I find Qubes OS ("A reasonably Secure Operating System") very interesting. Not only as a general proof of concept of what Information Tech could have looked like if designed otherwise from the start, but also -especially- in the context of today's third party risk: compromised package dependencies if you're a developer; malware in documents if you receive and open files locally; phishing if you're, well, anyone, privacy-stealing ads when browsing, and so on.

In our world where most PC owners typically perform dozens and dozens of completely independant tasks (gaming, emailing, banking, streaming, doom scrolling, online buying, web browsing, maybe working even) from a single machine, the current attack surface is enormous and, consequently, the benefits of turning that single machine into dozens of contextual yet independant VMs around a stripped down secure kernel have always appealed to me.

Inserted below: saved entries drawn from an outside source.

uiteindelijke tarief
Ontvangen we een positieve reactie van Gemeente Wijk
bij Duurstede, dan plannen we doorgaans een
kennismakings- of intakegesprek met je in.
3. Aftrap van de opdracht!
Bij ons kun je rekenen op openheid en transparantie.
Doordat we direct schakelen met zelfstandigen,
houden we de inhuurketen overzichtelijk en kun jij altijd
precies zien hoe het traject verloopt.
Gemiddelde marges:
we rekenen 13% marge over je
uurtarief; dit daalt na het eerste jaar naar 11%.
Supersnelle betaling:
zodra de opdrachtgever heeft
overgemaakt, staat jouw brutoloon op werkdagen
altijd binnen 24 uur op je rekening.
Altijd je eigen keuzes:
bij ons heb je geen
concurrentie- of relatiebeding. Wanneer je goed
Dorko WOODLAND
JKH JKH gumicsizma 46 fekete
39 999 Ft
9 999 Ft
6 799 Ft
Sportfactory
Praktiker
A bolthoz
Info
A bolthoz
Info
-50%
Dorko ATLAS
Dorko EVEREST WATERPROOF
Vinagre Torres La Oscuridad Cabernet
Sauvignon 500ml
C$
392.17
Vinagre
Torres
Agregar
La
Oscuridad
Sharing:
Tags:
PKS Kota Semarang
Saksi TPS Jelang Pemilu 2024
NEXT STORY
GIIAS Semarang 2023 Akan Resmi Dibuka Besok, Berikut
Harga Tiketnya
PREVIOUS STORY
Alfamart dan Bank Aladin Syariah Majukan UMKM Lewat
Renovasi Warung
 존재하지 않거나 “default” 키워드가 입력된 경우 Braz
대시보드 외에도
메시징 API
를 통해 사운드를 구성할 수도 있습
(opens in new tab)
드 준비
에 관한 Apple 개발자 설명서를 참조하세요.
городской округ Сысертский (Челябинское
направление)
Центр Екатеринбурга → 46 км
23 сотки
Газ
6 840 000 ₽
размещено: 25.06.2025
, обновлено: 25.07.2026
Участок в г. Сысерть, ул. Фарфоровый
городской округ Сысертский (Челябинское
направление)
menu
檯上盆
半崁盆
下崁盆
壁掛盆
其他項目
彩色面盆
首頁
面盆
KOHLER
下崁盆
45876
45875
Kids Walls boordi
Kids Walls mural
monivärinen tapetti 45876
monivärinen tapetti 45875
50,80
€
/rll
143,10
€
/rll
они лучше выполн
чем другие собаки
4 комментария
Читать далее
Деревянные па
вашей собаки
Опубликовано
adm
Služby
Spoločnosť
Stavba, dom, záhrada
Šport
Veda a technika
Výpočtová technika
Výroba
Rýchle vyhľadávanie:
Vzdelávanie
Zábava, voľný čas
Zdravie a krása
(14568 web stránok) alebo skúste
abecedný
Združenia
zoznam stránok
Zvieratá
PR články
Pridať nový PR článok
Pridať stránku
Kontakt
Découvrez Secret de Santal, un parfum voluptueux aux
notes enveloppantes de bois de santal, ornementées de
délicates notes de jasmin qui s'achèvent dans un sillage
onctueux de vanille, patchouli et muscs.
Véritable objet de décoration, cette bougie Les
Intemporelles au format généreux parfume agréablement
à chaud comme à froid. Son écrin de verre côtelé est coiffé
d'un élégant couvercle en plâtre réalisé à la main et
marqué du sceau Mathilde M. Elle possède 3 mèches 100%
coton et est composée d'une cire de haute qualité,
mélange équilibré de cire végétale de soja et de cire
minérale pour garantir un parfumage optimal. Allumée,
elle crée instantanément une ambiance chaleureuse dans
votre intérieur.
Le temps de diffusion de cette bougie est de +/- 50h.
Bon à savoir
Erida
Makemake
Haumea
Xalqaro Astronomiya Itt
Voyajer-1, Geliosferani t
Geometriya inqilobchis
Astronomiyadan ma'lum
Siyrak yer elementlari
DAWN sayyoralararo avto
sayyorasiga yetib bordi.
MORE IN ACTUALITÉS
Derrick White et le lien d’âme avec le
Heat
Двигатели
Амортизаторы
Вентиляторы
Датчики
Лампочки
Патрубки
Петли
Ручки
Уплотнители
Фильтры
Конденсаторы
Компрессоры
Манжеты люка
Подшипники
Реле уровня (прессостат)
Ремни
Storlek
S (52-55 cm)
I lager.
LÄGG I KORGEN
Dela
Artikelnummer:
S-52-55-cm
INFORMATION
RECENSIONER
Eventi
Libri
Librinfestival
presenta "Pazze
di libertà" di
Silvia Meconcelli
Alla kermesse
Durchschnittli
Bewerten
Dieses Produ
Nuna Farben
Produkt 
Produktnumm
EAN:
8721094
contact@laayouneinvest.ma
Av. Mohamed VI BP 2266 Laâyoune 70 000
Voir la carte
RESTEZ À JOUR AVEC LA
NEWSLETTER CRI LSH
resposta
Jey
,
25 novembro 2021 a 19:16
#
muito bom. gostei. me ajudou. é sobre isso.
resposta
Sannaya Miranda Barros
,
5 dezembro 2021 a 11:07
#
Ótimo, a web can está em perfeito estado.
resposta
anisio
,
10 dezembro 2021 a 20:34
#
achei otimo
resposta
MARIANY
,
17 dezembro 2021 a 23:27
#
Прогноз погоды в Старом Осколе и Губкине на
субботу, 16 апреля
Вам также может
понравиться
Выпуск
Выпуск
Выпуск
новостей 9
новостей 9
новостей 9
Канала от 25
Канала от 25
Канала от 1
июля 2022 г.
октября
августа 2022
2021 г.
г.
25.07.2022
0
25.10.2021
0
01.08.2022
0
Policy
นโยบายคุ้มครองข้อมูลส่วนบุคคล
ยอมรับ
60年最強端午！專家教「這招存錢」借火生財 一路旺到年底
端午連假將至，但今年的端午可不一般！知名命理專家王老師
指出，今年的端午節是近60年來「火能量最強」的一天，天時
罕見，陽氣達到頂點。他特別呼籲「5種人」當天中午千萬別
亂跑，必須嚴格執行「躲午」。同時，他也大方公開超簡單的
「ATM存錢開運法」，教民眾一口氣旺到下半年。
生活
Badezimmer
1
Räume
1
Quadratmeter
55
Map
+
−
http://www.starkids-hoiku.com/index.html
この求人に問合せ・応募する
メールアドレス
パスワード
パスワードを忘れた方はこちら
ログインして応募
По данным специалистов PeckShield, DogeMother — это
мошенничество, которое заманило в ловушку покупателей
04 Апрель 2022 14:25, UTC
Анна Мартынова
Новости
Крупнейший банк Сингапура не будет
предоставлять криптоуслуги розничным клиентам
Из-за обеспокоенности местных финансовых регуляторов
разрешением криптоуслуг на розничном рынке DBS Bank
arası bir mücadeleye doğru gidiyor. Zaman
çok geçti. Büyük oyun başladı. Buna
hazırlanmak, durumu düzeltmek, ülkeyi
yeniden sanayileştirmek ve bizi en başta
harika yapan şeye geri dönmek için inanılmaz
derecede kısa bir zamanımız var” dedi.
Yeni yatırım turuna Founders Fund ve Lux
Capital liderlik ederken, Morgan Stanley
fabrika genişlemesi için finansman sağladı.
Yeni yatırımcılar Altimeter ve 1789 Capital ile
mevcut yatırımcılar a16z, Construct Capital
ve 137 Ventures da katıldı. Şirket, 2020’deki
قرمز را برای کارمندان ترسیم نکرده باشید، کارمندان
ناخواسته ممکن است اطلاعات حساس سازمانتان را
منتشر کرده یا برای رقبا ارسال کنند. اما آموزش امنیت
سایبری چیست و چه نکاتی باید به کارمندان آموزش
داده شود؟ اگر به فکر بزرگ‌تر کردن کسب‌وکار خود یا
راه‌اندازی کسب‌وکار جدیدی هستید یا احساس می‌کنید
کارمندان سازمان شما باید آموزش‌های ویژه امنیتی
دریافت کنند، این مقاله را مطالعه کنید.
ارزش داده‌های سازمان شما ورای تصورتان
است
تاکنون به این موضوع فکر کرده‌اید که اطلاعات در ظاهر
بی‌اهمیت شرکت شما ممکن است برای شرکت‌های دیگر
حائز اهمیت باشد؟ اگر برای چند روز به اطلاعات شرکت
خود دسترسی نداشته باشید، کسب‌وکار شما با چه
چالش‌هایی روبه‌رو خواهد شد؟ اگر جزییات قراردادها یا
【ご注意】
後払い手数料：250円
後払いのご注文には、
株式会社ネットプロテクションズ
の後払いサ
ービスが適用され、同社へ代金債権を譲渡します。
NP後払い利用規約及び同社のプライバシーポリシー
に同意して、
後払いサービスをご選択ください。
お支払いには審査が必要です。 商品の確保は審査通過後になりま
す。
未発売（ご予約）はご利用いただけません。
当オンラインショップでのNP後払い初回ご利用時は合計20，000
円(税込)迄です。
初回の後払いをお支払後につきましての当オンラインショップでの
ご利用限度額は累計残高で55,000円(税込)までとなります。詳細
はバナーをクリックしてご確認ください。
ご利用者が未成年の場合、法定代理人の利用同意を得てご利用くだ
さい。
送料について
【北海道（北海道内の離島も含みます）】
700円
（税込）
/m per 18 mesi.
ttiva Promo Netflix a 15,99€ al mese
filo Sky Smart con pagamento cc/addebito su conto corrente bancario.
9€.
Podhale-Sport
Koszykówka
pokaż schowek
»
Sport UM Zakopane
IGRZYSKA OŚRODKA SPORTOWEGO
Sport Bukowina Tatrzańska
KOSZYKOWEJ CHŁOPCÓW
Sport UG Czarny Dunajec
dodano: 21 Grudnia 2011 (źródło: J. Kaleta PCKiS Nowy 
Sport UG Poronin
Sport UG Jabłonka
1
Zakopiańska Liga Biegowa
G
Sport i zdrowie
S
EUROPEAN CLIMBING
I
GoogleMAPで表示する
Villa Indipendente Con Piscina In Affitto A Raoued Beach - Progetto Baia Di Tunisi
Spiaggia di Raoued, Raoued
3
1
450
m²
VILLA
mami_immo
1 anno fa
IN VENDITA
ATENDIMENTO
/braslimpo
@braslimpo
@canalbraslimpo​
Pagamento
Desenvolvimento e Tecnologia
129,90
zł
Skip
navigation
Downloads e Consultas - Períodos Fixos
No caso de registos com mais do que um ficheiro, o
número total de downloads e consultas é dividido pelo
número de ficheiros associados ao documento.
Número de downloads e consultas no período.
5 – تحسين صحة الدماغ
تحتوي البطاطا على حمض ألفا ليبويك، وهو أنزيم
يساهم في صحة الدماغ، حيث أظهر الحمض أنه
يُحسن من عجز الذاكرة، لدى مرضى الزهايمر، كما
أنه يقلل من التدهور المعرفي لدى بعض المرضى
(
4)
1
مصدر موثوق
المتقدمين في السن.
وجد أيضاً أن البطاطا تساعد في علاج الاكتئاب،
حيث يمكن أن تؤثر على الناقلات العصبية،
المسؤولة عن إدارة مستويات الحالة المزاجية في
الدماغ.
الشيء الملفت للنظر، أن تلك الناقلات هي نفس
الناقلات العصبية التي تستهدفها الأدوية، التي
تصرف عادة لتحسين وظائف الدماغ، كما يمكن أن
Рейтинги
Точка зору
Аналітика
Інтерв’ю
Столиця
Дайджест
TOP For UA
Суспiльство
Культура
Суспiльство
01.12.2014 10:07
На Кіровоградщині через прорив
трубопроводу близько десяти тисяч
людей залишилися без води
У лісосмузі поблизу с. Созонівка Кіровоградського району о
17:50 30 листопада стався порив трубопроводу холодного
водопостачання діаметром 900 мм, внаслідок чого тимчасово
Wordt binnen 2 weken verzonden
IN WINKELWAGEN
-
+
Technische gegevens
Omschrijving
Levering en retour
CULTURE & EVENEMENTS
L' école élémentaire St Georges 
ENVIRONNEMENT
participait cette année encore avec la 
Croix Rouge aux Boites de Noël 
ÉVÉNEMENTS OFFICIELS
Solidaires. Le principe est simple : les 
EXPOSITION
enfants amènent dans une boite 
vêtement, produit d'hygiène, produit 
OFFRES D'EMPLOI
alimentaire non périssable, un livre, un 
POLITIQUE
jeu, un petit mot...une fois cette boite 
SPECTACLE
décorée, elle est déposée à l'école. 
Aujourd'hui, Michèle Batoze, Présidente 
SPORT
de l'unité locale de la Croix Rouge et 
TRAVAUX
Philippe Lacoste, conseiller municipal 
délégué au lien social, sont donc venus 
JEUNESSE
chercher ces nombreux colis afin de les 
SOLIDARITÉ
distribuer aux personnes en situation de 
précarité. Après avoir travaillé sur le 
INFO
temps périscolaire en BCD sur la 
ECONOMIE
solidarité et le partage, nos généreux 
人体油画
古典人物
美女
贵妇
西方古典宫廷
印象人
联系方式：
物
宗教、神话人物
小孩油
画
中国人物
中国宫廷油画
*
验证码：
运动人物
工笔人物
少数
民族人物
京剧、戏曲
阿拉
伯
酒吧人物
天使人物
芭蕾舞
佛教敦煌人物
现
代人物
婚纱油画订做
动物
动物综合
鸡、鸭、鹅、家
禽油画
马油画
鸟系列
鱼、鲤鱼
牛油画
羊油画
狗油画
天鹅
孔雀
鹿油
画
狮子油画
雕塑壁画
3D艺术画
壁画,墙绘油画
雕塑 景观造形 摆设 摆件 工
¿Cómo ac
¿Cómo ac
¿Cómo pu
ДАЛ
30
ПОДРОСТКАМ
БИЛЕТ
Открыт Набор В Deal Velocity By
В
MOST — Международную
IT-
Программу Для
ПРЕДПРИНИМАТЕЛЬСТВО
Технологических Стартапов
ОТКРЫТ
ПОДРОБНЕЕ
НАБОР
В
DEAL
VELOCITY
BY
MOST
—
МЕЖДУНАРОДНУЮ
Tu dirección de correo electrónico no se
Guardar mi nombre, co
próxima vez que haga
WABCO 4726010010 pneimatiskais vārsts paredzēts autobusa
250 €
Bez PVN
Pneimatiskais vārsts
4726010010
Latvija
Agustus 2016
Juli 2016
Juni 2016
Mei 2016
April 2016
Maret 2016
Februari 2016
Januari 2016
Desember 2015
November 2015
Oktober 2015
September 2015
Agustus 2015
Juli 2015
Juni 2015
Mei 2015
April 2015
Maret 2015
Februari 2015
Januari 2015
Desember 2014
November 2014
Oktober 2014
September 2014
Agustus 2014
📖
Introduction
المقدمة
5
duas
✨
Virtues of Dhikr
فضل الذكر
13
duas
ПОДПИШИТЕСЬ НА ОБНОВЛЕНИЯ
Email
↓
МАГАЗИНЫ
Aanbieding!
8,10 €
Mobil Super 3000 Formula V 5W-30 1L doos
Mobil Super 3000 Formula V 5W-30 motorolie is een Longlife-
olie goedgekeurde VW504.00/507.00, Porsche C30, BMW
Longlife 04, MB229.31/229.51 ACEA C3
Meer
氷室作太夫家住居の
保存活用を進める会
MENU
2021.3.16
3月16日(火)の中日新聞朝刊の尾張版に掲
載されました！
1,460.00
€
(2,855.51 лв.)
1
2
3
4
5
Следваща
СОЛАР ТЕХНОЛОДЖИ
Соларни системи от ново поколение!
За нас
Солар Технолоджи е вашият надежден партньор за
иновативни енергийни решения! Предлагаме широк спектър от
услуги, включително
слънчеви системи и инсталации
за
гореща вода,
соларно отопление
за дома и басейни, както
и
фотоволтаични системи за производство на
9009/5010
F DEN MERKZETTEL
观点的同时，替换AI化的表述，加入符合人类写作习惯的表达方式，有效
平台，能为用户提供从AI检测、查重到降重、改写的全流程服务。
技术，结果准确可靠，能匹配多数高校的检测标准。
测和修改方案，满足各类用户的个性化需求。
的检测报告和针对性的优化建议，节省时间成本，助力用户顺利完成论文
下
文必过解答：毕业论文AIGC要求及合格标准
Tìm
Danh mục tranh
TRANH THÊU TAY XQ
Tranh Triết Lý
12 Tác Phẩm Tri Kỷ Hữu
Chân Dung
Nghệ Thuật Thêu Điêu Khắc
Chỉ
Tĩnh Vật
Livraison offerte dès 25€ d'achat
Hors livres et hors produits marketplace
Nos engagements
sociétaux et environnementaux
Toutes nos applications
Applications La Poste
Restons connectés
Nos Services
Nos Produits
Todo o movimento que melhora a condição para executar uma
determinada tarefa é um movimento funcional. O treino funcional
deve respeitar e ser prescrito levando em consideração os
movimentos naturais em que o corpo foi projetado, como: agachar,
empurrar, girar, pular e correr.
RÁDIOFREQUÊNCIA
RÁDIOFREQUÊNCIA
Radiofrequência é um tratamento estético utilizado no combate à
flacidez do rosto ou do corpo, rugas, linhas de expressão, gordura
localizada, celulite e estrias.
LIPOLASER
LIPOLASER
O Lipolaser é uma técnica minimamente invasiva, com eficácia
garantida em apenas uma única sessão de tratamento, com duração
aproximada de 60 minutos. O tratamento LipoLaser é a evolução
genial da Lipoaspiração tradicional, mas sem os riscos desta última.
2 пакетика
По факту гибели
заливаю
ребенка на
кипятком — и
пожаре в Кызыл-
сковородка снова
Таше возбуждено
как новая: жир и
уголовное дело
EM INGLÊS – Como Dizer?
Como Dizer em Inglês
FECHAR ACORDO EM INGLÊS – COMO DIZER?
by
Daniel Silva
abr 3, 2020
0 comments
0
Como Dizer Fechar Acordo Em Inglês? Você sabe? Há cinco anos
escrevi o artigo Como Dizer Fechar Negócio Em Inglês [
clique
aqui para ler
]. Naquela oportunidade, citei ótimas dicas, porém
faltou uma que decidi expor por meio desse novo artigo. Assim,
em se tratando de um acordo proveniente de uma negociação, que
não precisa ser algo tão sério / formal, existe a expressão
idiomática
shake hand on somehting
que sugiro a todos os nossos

However, searching through HN posts and comments I can't find much (if any) discussion about Qubes OS or its vision, even in the numerous recent threads where people here lament constant data leaks, compromised NPM packages stealing API keys, fake hiring agencies that manipulate you into installing a RAT as part of the process, IA-generated video phishing, etc.

Curious to know more about why that is; surely in 13 years many on Hacker News have heard of Qubes. So why isn't usage of VM isolation in general and of Qubes OS in particular more discussed and more prevalent outside of cybersec and related fields (incident response, offense, malware analysis, activism).

Is there a particular bias against the team or the project? Is it so difficult to use not even HN technophiles even try?